Another day, another dose of freezing rain - what fun! At least I'm home typing in the warm but I must confess that my thighs got really cold on the school run today - I'd enclose a picture of them if I thought it pertinent to the blog, but it isn't so I won't. Despite wearing gloves and slathering my hands with Neutrogena lotion (the choice of big hairy Norwegian fishermen apparently - yikes!) my poor pinkies are still chapped and I attach a picture for your delectation and also so that you can admire my Boots Number 7 nail polish in the rather spiffing 'Damson' hue. Here's hoping that I'm not recognised in the London area by the shots of my feet and hands I upload via this blog on a regular basis! Yes, I do have large hands and no, I cannot get most ladies gloves to fit with the exception of John Lewis' XL size. I also cannot get bangles over my hands and no, I'm not a bloke and unfortunately despite having really long fingers I cannot play the piano very well. Apparently women with large hands aren't popular with the majority of men because it makes their member look commensurately smaller if the aforementioned lady is holding it in her hand!
So, Duchess - how did you get on with your erotic writing workshop last night? Oh, thanks for asking but I never got there. Despite living in London for the majority of my life I always find that I get lost because I'm often journeying to strange places to experience odd courses. Last night I couldn't locate Hoxton Square however hard I tried, but if you don't know the east end of London you'd probably be in the same boat. I'm really strange like that - I always get really confused the first time I go somewhere and then after that I'm fine. It's a shame and my poor feet got really sore as a result, plus my tights kept falling down:
They are Marks and Spencer 60 (or is that 40?) denier opaques but they tend to sag after a long walk and more worryingly, bunch up underneath the ball of my foot causing soreness. It didn't help that the Doctor Martens knee-length diva boots I was wearing were rucking up on the right heel, rubbing and causing a blister. Ok - let's really wallow in a myriad of self-pity now - poor old me - the fact that the #141 bus to I boarded back to London Bridge firstly meant that some big nosed idiot pushed me out of the way when I tried to take my favourite 'driving' seat at the front of the top deck, but to add insult to injury the flipping vehicle terminated early in Monument and I had to walk across the Thames (via the bridge: I'm not Jesus) with the bitter wind biting into my face. When I finally got home I snapped a picture of my poor afflicted sole: granted it doesn't look particularly bad, but it's uncomfortable still.

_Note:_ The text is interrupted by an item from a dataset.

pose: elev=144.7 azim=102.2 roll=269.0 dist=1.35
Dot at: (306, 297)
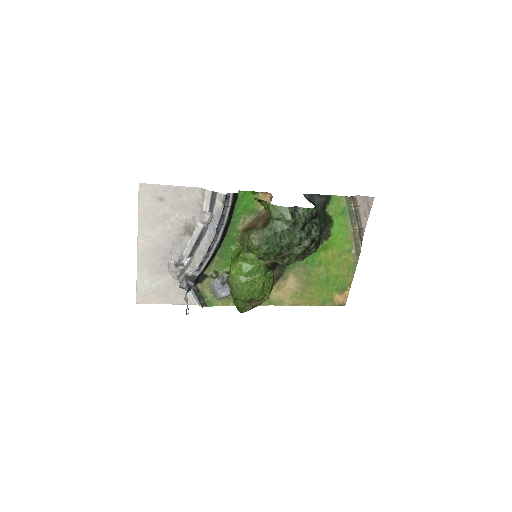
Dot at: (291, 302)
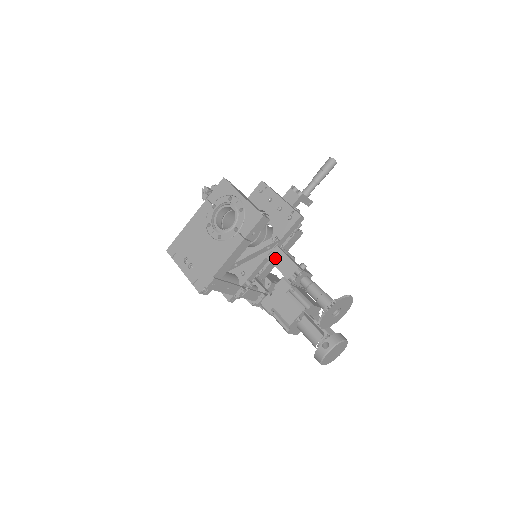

God, I've really whinged today haven't I? With this in mind I shall complete my scribblings, log off and attempt to do some ironing. It's the school fayre this afternoon and therefore a pity that it's such poor weather. We've got a horse and buggy there too - are you thinking as I am that they'll be no greenery left in the grounds once the horsies have munched it all? And as for the manure aspect - well I don't think the attached poo bag element was ever sorted out!